En la antesala de la universidad iba enfilado para estudiar la carrera de ingeniería en electrónica. Me fascinaba el mundo de la alta fidelidad. Más que tener equipos, los leía: coleccionaba revistas como si en sus páginas pudiera oír el futuro. En aquel entonces, si uno tenía interés en algo, no existía el internet, pero sí la zona de revistas importadas de Sanborns, que funcionaba como una especie de buscador analógico. Cierta vez compré un ejemplar de Popular Electronics. Lo que encontré ahí fue decisivo para mi futuro.

Uno de sus artículos invitaba a construir un sintetizador de audio. El reto me pareció genial, conjugaba mis dos intereses. Así que procedí a encargar el componente crucial, un circuito integrado que me llegó por correo luego de varias semanas. La larga espera me dio tiempo para conseguir los demás materiales en una tienda de electrónica en el centro de la ciudad. Una vez que tuve todas las piezas, me pareció buena idea pedirle ayuda a mi maestro de laboratorio de física de la prepa; después de todo él era egresado de la carrera de ingeniería en electrónica donde pensaba estudiar.

Luego de varias jornadas donde aprendí a soldar resistencias y diodos, aquello era un Frankenstein de cables y transistores, ensamblado con esperanza más que con técnica: una criatura que pedía vida. No funcionó una primera vez. Tampoco al segundo intento ni al tercero, ni al quinto. Mi ilusión colapsó como fusible quemado, el silencio del aparato gestó el principio de una renuncia; fue también un golpe seco: creer que el conocimiento bastaba para que las cosas funcionen.

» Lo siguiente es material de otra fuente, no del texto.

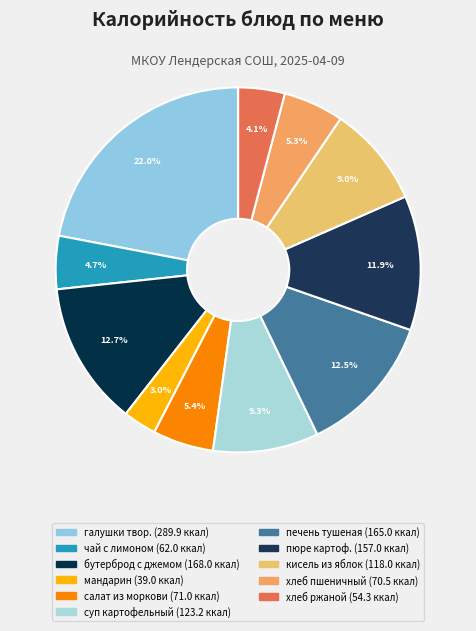

Rank the categories by value from lowest to highest.

мандарин, хлеб ржаной, чай с лимоном, хлеб пшеничный, салат из моркови с сахаром, кисель из яблок, суп картофельный с макаронными изделиями, пюре картофельное, печень тушеная в соусе, бутерброд с джемом, галушки творожные (со сметаной)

Visualicé un futuro demoledor: estudiaría una carrera para no ser capaz de armar un modelo experimental básico. Nunca supe qué falló. Mi papá dio la puntilla a mis planes, con una sobrecarga para la que no tuve regulador: «Eso de la electrónica en México no funciona». Fue el cortocircuito final. Así terminó la carrera que apenas había empezado en mi imaginación.

A la distancia veo que aquella frase de mi padre llevaba escondida una visión de país. No era solo un circuito fallido. Era el país en miniatura: cables mal soldados, expectativas truncas, talento sin contexto. Recuerdo también mi amplificador de audio cuyos transistores de salida se quemaron y nunca quedó del todo reparado, pese a haber pasado por mano de dos «especialistas». Con el tiempo entendí que aquella sentencia paterna era un diagnóstico cultural (si bien es justo reconocer que actualmente México se ha vuelto enormemente competitivo para ciertas manufacturas).

A veces me pregunto cuántas vocaciones se han frustrado por experiencias así: un maestro sin capacidades suficientes, un comentario familiar que desalienta, un país donde la rigurosidad técnica es excepción. Cuántos ingenieros, músicos o inventores se extinguieron antes de empezar porque lo que debía funcionar no funcionó, o porque alguien cercano les dijo que no valía la pena intentarlo. En sociedades más estructuradas, la vocación se fertiliza; en otras, se marchita por la falta de un contexto adecuado.

También me pregunto cuántos «sintetizadores» metafóricos dejamos de armar en nuestra vida adulta. Proyectos, cambios, ideas que no emprendemos porque alguna voz nos recuerda que «aquí eso no funciona». Y, sin embargo, la vida está hecha de tenacidades: de seguir soldando hasta que algo encienda, de buscar al mentor que sí domina el oficio, de rodearnos de espacios donde las cosas pueden y deben funcionar.

Hoy la electrónica duerme en la caja de lo que no fue. Y sin embargo, entre los restos de ese intento fallido, entendí que los sueños no se encienden solo con piezas correctas, manos hábiles o contextos favorables. También necesitan voluntad de acero, tolerancia al fracaso y el derecho a persistir sin permiso. Quizá aquella revista vendía más esperanza que certeza, pero aún me deja una pregunta sin resolver: ¿qué país seríamos si todo lo que debería funcionar, funcionara?

Finalmente, tampoco encontré mi vocación en la carrera que estudié, sino en el camino que está lleno de prueba y error, de botones que a veces encienden y a veces no, de componentes que se van sumando a un circuito único y personal. Por algo falló aquel sintetizador. Hoy escribo bajo la sombra de una certeza: de haber funcionado, estas letras no existirían.